-- INFORMATION follows --

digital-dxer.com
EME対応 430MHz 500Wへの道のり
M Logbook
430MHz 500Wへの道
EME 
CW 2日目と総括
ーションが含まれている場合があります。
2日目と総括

-- INFORMATION concluded --

* WHAT TO DO *
Print every one of the entries above again, line for line, without changing anything.

* YOUR RESPONSE *
digital-dxer.com
EME対応 430MHz 500Wへの道のり
M Logbook
430MHz 500Wへの道
EME 
CW 2日目と総括
ーションが含まれている場合があります。
2日目と総括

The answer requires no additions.